Rocket science has been regarded as something tough to understand. However, the going gets easy for those who have managed to crack it. In its initial years, Elon Musk's SpaceX recorded scores of failures, but once it got its bearings right, it managed to launch and even relaunch its rockets with a rapid turnaround.

This has been made possible as not much has changed in rocket design and execution over the years. The rocket nozzle design, for instance, has not changed in over 100 years. But Bremen-based Polaris wants to change the status quo and make the first flight of a LAS rocket engine.

A standard feature of all rockets is the bell-shaped nozzle that allows the gases from the combustion chamber to escape at an accelerated pace and generate thrust. The design of the nozzle has remained a constant feature of rockets for decades, limiting what rockets can do.

The issue is that the design works well at one ambient pressure, but as the rocket ascends, it becomes less efficient. To overcome this, scientists use multi-stage rockets so that different nozzles can be deployed to maximize efficiency.

One way to overcome the hassle of multi-stage rockets is using a Linear AeroSpike (LAS) engine. The concept has been around since the 1950s and has also been experimented with by NASA for its Space Shuttle successor, X-33/VentureStar and the SR-71 Blackbird.

Polaris

At first glance, the LAS might look like a radically different design. However, a deeper look and one finds that it too follows the cross-section of the bell-shaped nozzle but has one side which is open. The combustion chambers are arranged in series on top.

When the hot gases leave the chambers, the spike of the design contains one side, while the air pressure takes the place of the missing cross-section of the bell-shaped nozzle.

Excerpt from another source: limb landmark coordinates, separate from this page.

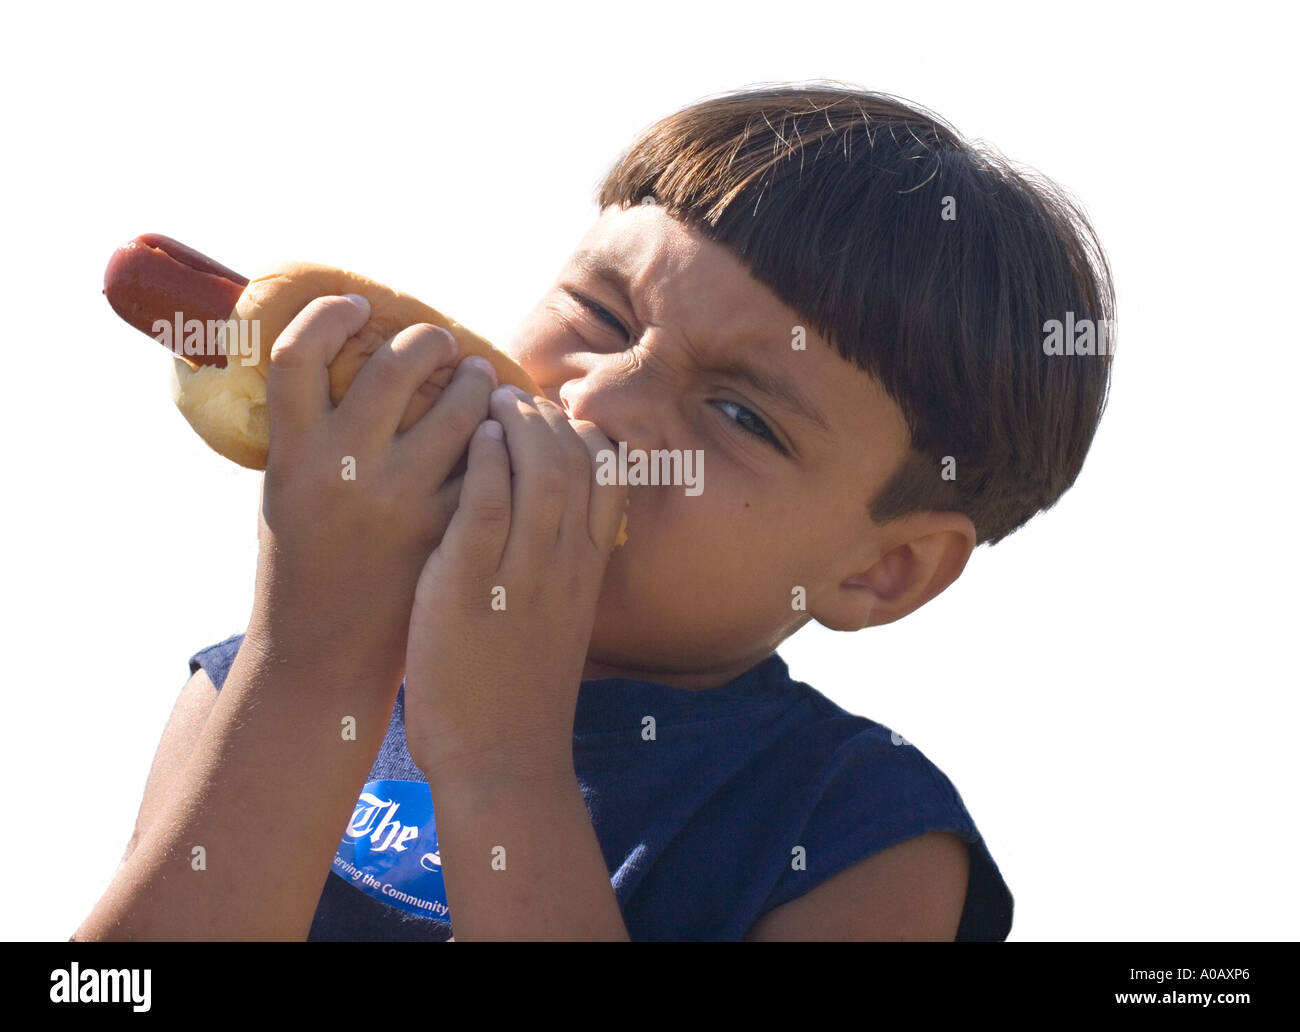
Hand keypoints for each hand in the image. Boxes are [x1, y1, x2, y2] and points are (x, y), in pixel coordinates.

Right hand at [250, 294, 500, 684]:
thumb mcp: (286, 496)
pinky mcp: (448, 532)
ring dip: (478, 383)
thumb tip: (344, 371)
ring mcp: (399, 500)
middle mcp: (342, 470)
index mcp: (291, 455)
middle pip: (392, 367)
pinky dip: (505, 441)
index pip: (296, 354)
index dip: (326, 316)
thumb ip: (312, 439)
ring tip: (484, 380)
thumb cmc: (303, 569)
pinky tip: (507, 434)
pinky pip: (491, 466)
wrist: (325, 656)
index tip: (358, 306)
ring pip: (458, 411)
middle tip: (442, 341)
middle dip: (427, 341)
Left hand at [403, 386, 627, 783]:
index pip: (610, 475)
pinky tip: (472, 441)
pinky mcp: (470, 586)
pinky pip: (488, 505)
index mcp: (589, 569)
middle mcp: (566, 564)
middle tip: (509, 397)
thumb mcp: (559, 617)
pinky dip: (486, 462)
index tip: (552, 416)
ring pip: (542, 471)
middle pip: (579, 460)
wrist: (500, 758)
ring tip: (488, 403)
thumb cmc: (520, 687)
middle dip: (547, 416)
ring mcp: (523, 574)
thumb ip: (559, 565)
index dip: (584, 432)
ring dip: (518, 424)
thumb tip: (546, 517)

When the rocket ascends and air pressure drops, the virtual bell is designed to expand and maintain the efficiency of the engine.

Since a single-stage rocket can work efficiently, scientists can use this design to make smaller, lighter rockets that carry heavier payloads. In other applications, this could translate to higher ranges or speeds that exceed a few Machs.

The natural question that follows is that if scientists have known this for more than 50 years, why hasn't a LAS engine been tested in flight so far? The reason is due to the tremendous amount of heat generated in the design and the lack of materials that can handle them.

With the advances made in 3D printing, it has now become easier to not only use newer materials but also design better cooling systems to get these systems into action.

Polaris has already built three such demonstrators, and the German government grant plans to make the scaled spaceplane demonstrator bigger than its predecessors.